On a grey and windswept day we took a look at Vivonne Bay; the pleasant name, its position adjacent to a colony of fur seals and especially its accolade of ‘Voted the best beach in all Australia’ had tempted a visit. There was only one other person on this five-mile long, prize-winning beach: an old man who moved slowly with a stick that dug into the sand causing him to limp. As we passed he said “There’s a chill today.” We agreed. “Did you know this is the best beach in all Australia?” His face was veined and scarred with the rigours of the Southern Ocean’s climate and time had dragged its harrow across his brow. In a beau laid face, a nose akin to that of Ernest Borgnine was set amongst the furrows of Wilfred Thesiger but his eyes, sunk deep into the chasms, were bright. His olive, quilted coat was sun-bleached over its shoulders and a small black dog romped cheerfully beside him, jingling several metal discs on its collar. The old man had lived on the island where he had had a small farm, then his wife died and he had moved to Adelaide. His accountant daughter had no time to look after the dog so he had adopted it and was back for a while. Each day he exercised himself and the dog on Australia’s best but deserted beach. Each time we gestured to move on, another chapter of his ordinary life trickled out. We indulged him, of course; one day
we too might be alone and grateful for a stranger’s attention. Then he held out a gnarled and cracked hand and limped away. We had not even asked the name of his dog.
We shared the ferry back to the mainland with a monster truck hauling Aberdeen Angus cattle. The cows headed north to Adelaide and we turned east for the Great Ocean Road – ten centimetres away on the map, 1,000kms (620 miles) on the ground. We learnt of the birth of our fourth grandson at Port Fairy (not an omen, we hoped) where avenues of huge and ancient Norfolk Pines overpowered more little Victorian cottages. In one of these, we ate spaghetti in a French restaurant run by a Turk. Out on a promontory, 10,000 pelagic sooty shearwaters arrive each year within a day or two of the tenth of September.

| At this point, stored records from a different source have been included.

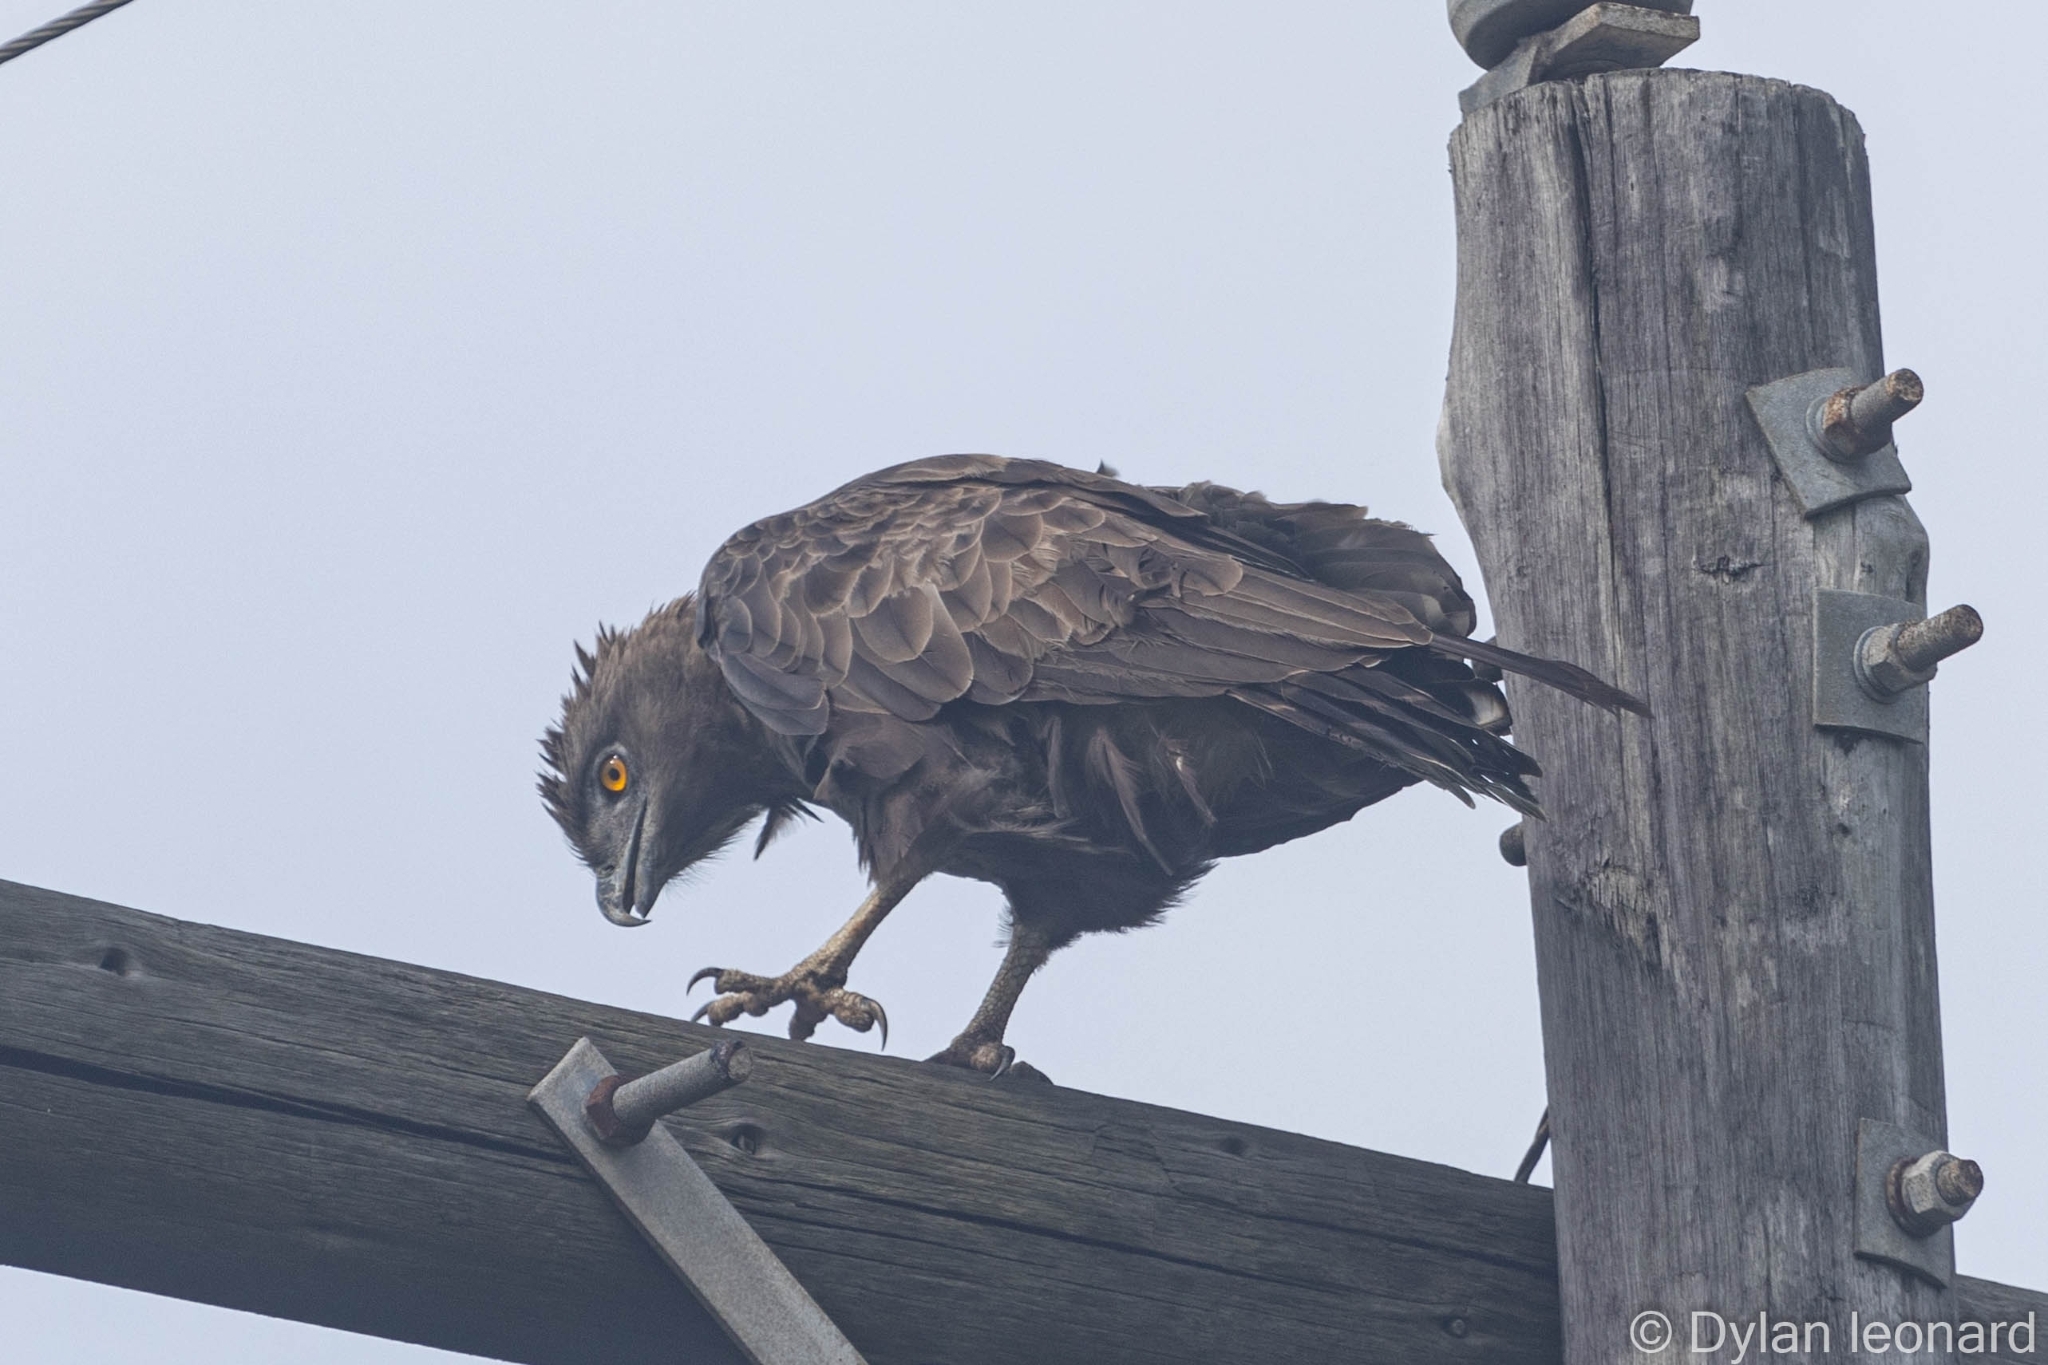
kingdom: Animalia
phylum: Chordata
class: Aves
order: Accipitriformes
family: Accipitridae
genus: Circaetus
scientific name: Circaetus cinereus
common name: Brown snake eagle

Many corpses were spread around where birds had landed only to die of exhaustion from their nonstop flight over the Pacific from Alaska. On the nearby marshland were Australian white ibis, yellow billed spoonbills and black winged stilts. In the ponds there were black swans and on the rocky shore pied cormorants hung out their wings. The hinterland was sprinkled with mimosa, elderflower and angelica of giant size, at least to a European, and casuarina pines spread their spiciness all around.